::: Stored data :::

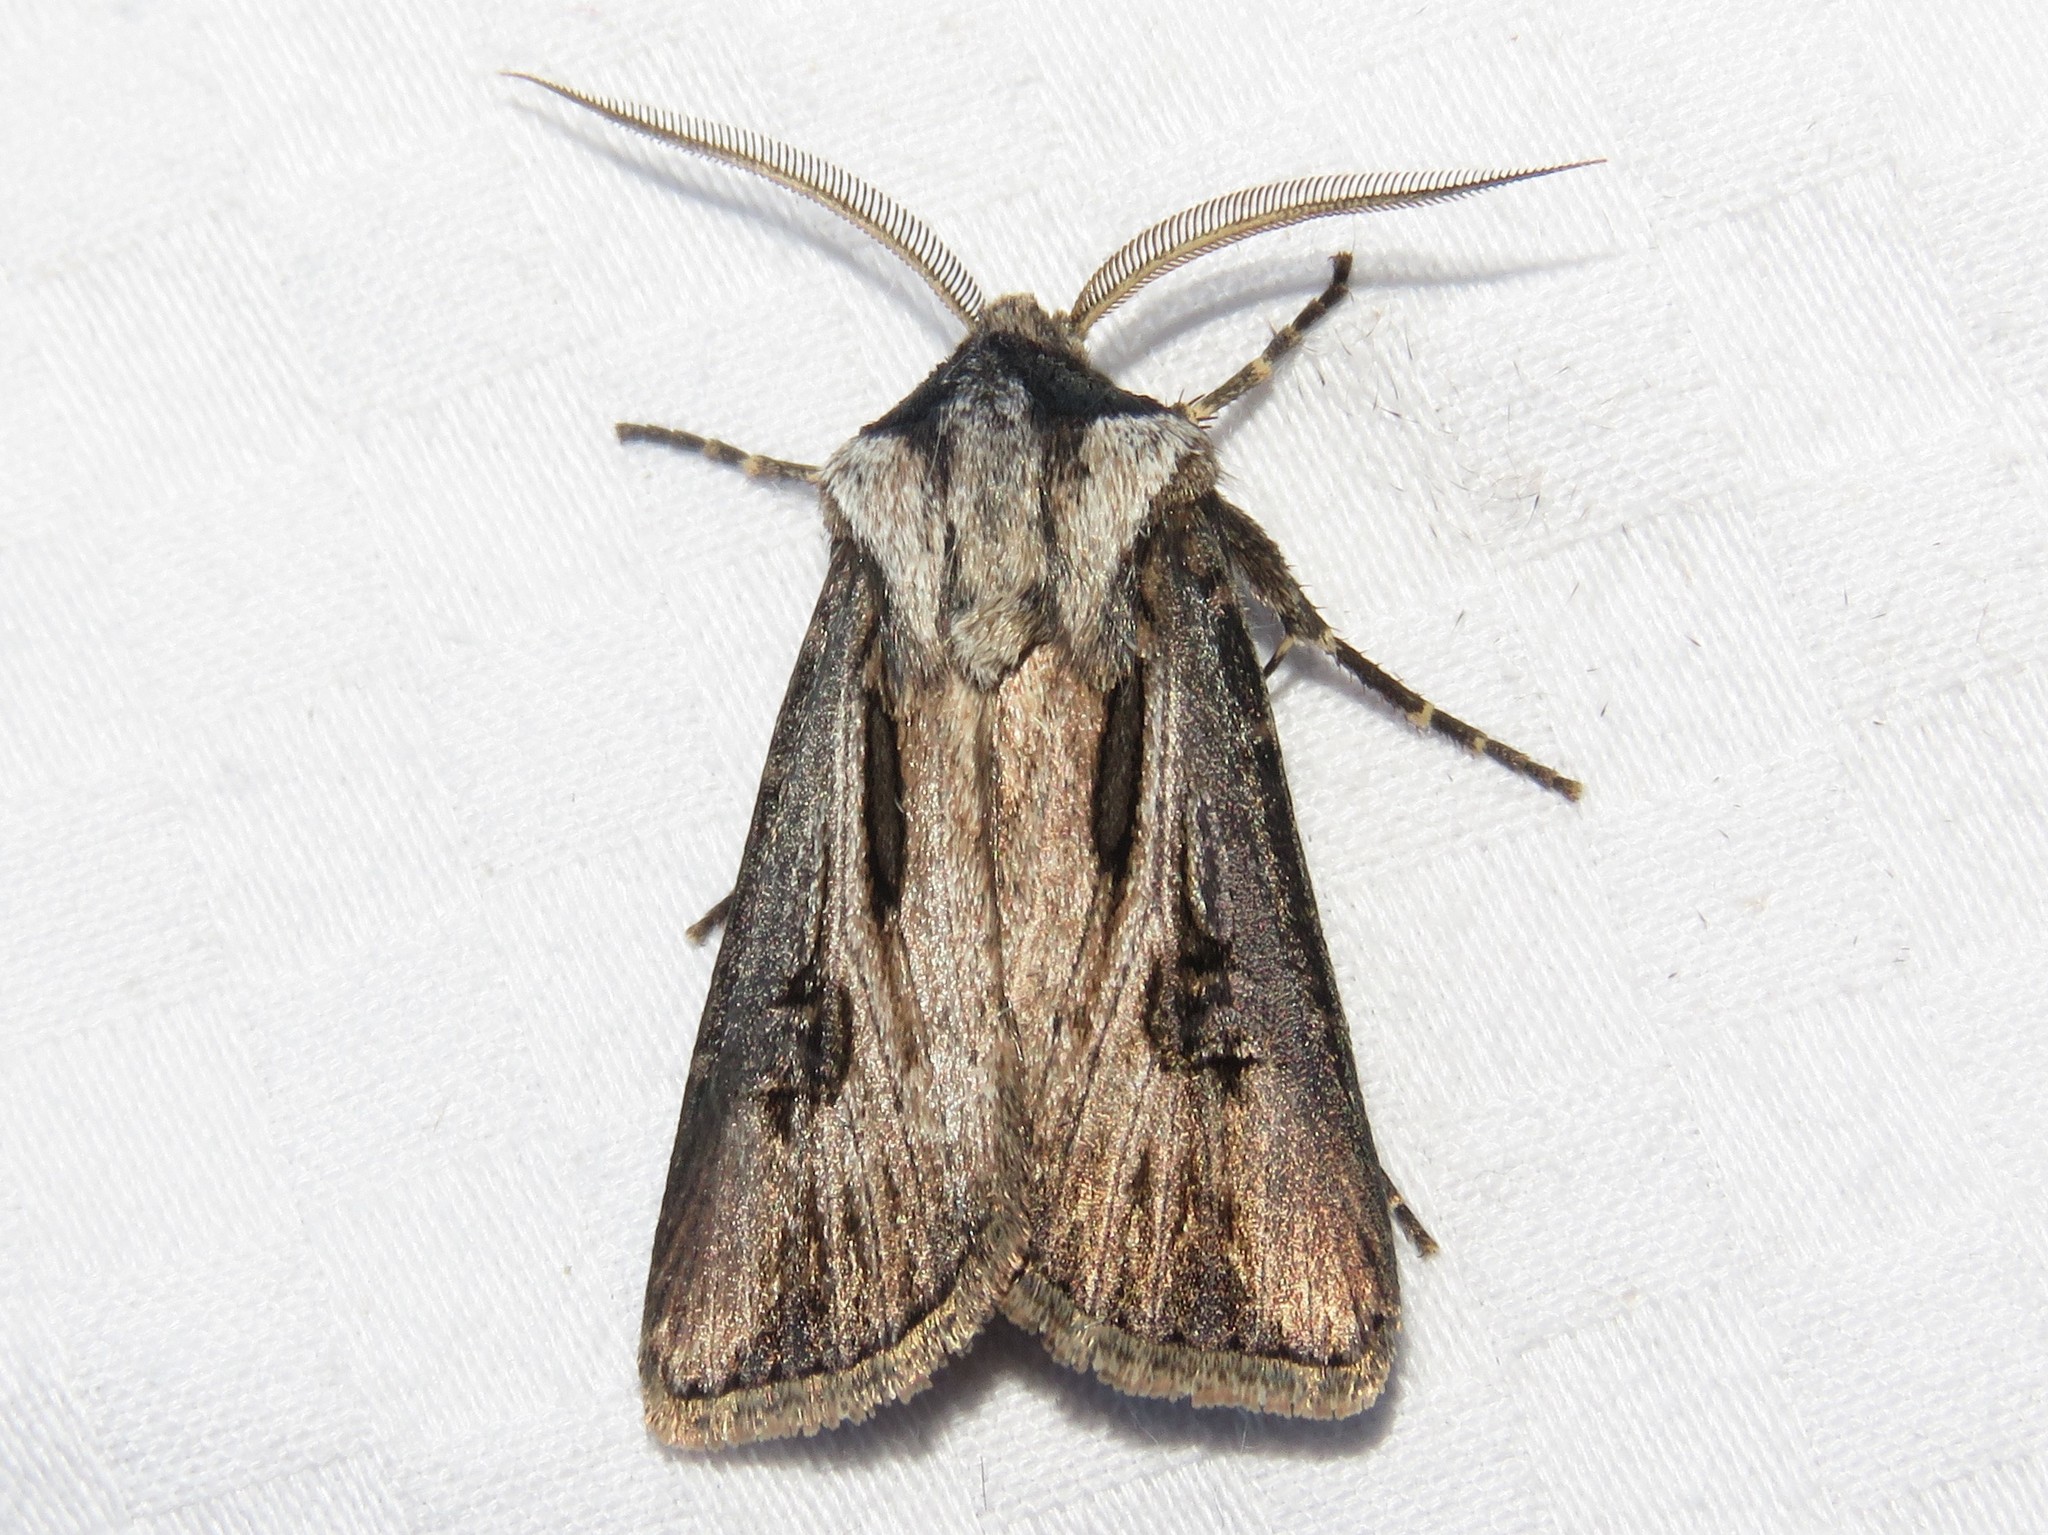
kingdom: Animalia
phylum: Arthropoda
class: Insecta
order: Lepidoptera
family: Noctuidae
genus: Agrotis
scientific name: Agrotis venerabilis
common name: Venerable dart
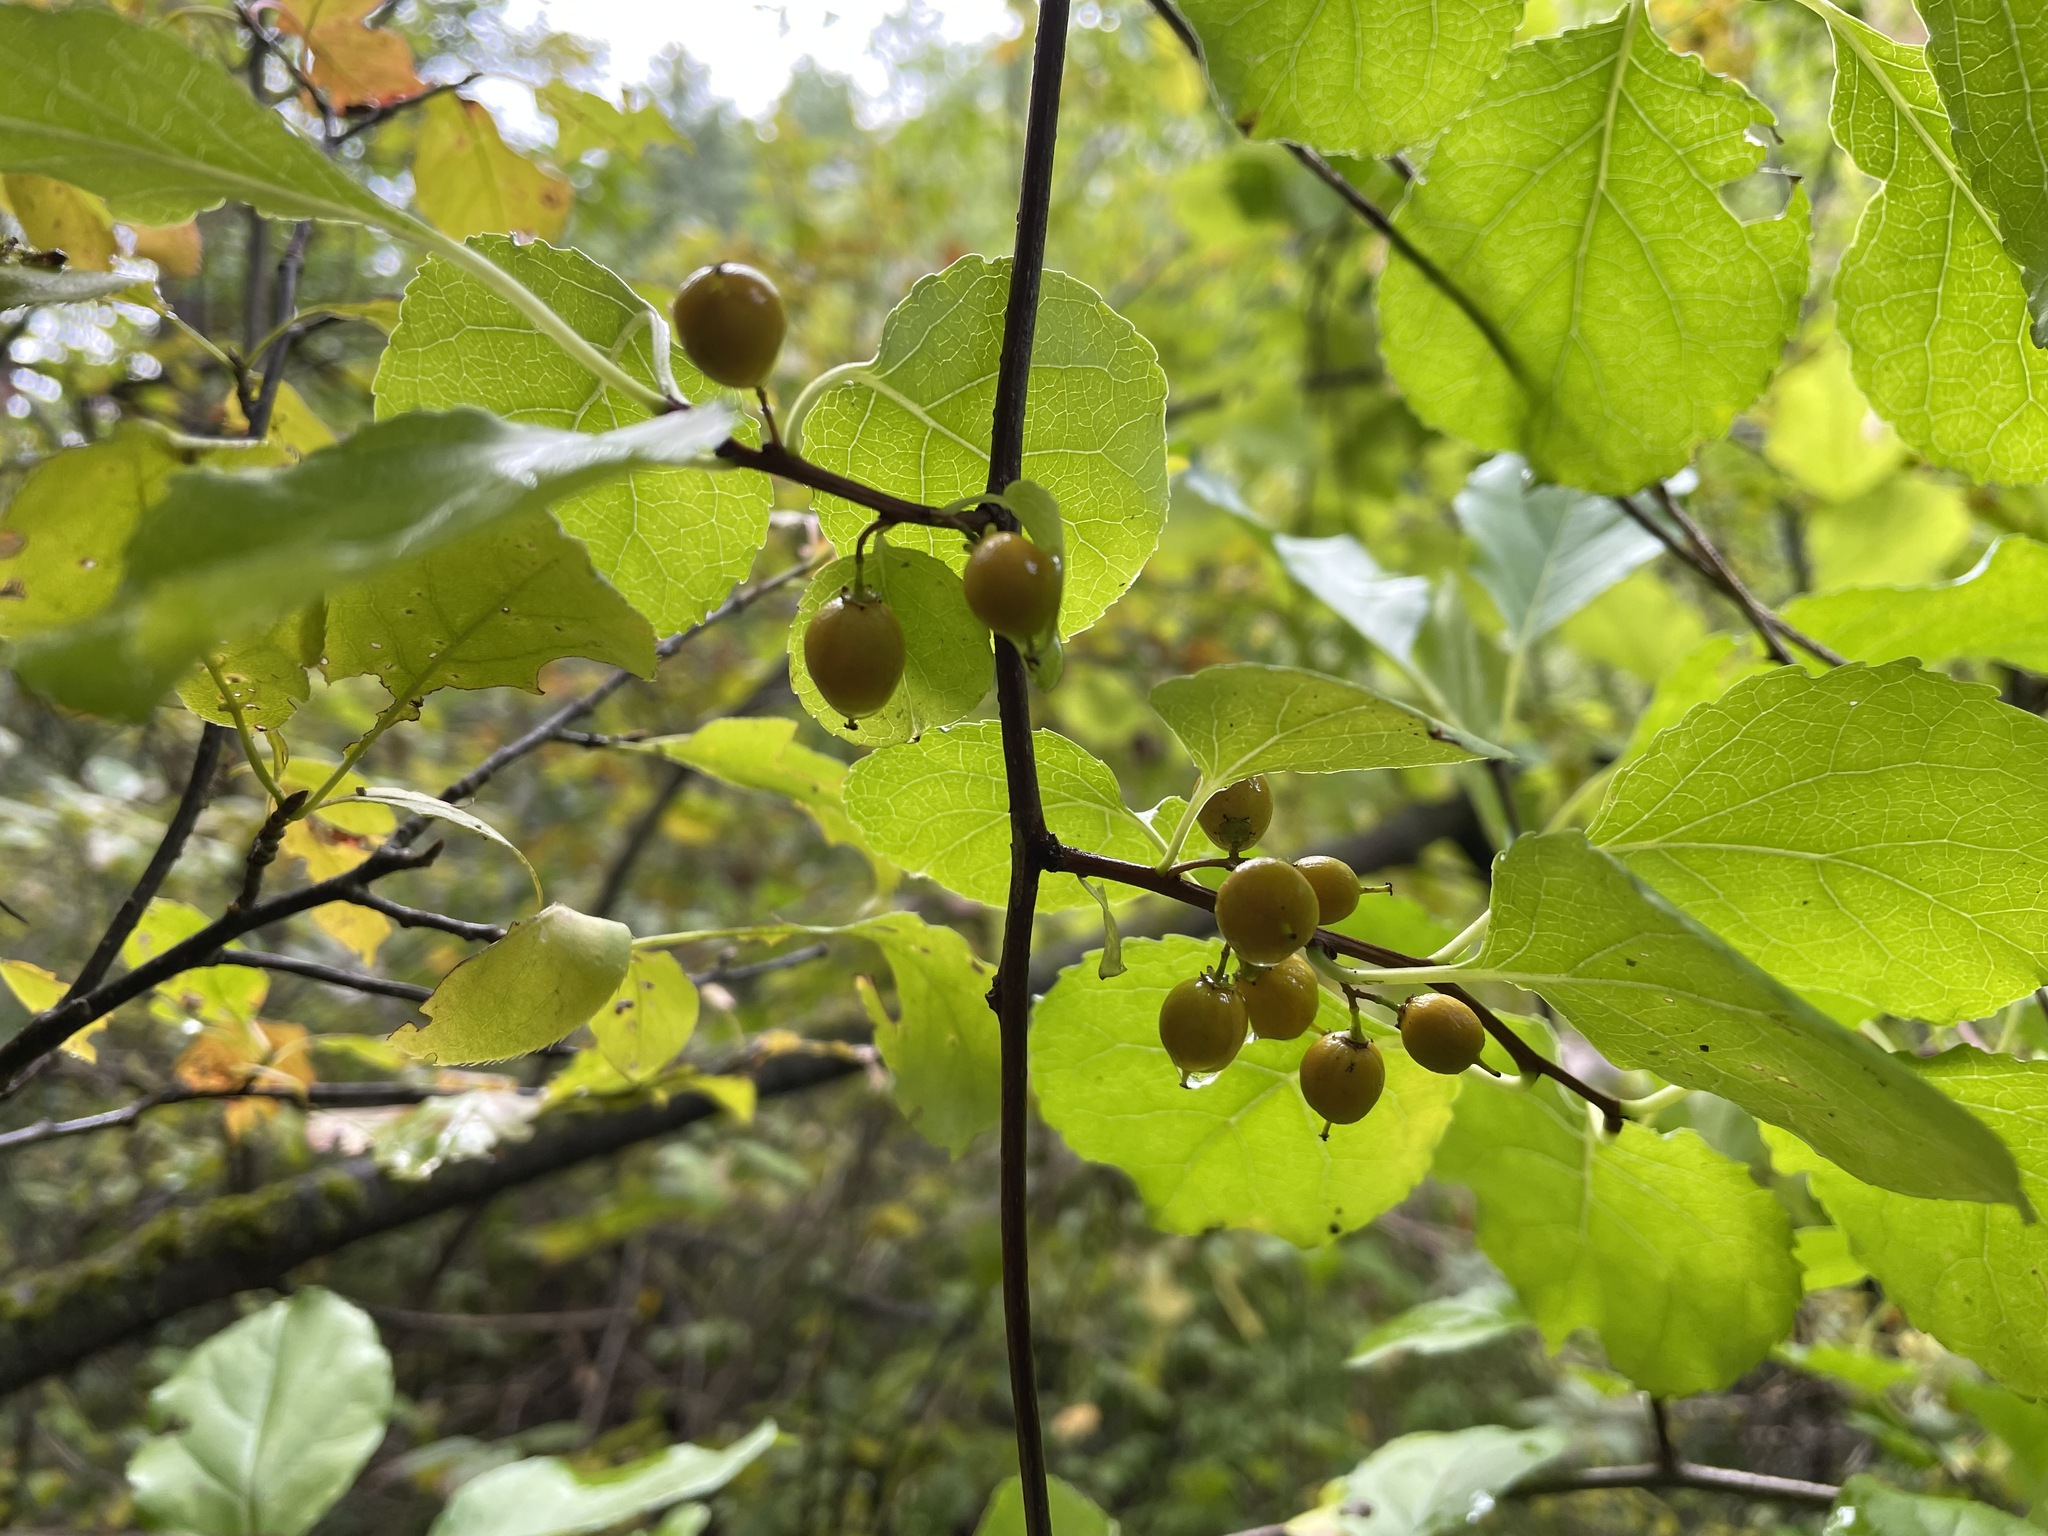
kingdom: Plantae
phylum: Tracheophyta
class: Magnoliopsida
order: Celastrales
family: Celastraceae
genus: Celastrus
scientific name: Celastrus orbiculatus
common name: Oriental bittersweet
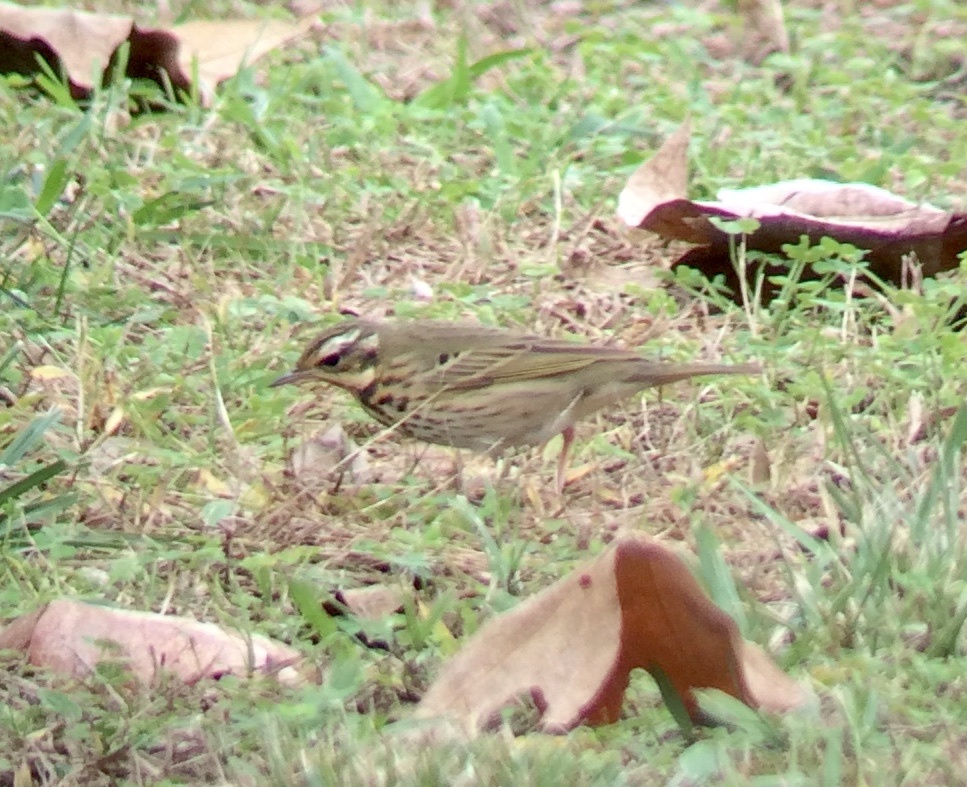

:::

▶ [Requirements]: Please copy every line of the material above word for word, leaving the pictures out of your answer.

▶ [Answer]:
kingdom: Animalia
phylum: Arthropoda
class: Insecta
order: Lepidoptera
family: Noctuidae
genus: Agrotis
scientific name: Agrotis venerabilis
common name: Venerable dart
kingdom: Plantae
phylum: Tracheophyta
class: Magnoliopsida
order: Celastrales
family: Celastraceae
genus: Celastrus
scientific name: Celastrus orbiculatus
common name: Oriental bittersweet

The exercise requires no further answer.